認知症について
済生会吹田病院
精神科
大阪府吹田市川園町
増加する認知症患者
国内では現在65歳以上の高齢化率は25%を超えています。高齢者人口の約15%が認知症といわれており、約540万人にのぼります。
認知症とは「一度正常に発達した認知機能が後天的な脳の障害によって持続的に低下し、日常生活や社会生活に支障をきたすようになった状態」を指します。基本的には慢性的な経過をたどり、記憶障害や認知障害が生じ、さまざまな症状となって現れます。認知症にはいくつかの種類がありますが、主なものとして、アルツハイマー型認知症(50~60%)やレビー小体型認知症(15~20%)、血管性認知症(約15%)などがあります。それぞれ症状や経過に特徴があり、治療法も異なってきます。
認知症の症状と治療
認知症の症状として記憶障害があります。記銘(きめい)(憶える)、保持(忘れないように記録)、再生(必要時に取り出す)、再認(間違いがないか確認)、これらのすべてがスムーズに流れることを記憶といいます。認知症の記憶障害は記銘障害から認められることが多く、次第に全記憶障害となっていきます。
認知症はさまざまな症状が生じ、中核症状とBPSD(行動・心理症状)の2つに分けられます。中核症状には、記憶障害、見当識障害(時間や季節感、場所の感覚が分からなくなる)、理解・判断力の障害(同時に複数のことが処理・理解できなくなる、些細な変化に混乱しやすくなる)、実行機能障害(計画を立てたり、段取りをすることができなくなる)があります。BPSDとは認知症をもつ人々に起こる心理的な反応、精神症状や行動などを指すものであり、うつ、アパシー(無関心)、興奮、不穏、暴言、妄想、幻覚、徘徊、脱抑制、不潔行動、異食行動など人によってさまざまです。
ほとんどの認知症の治療は、進行をどのように食い止めていくか、どのように生活に支障が出ないようにするか、進行の仕方を予測して介護プランをどのように立てていくか、といったことがメインになってきます。
まず、進行を食い止める手段として抗認知症薬があります。アルツハイマー型認知症やレビー小体型認知症は、進行を抑制するような薬物療法が可能です。
ほかの手段としては機能維持のためのリハビリテーションがあります。つまり、「頭と体をよく使って、刺激・メリハリのある生活を送る」ということです。出歩いたりすることが難しい人でも、介護保険でデイサービスを利用するといった方法もあります。

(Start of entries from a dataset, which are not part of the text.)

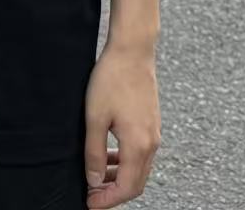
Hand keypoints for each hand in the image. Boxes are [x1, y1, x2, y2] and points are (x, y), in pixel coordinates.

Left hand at [83, 43, 161, 207]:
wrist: (132, 50)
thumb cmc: (112, 79)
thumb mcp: (95, 117)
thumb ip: (94, 152)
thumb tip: (94, 180)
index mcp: (138, 145)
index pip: (127, 188)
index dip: (107, 200)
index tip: (90, 203)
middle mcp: (151, 143)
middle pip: (136, 183)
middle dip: (114, 193)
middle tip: (92, 194)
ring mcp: (154, 133)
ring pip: (139, 168)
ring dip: (120, 178)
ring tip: (97, 176)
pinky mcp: (151, 122)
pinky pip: (141, 152)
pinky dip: (126, 162)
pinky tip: (109, 154)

認知症の治療は、早期介入・早期治療開始が望ましいことに加え、正常圧水頭症、慢性硬膜下血腫(まんせいこうまくかけっしゅ)、脳腫瘍(のうしゅよう)、甲状腺機能低下症といった原因を取り除くことで改善することもあるため、認知症かな?と自分で感じる、または家族に指摘されたといった場合は、早めに医療機関を受診することをお勧めします。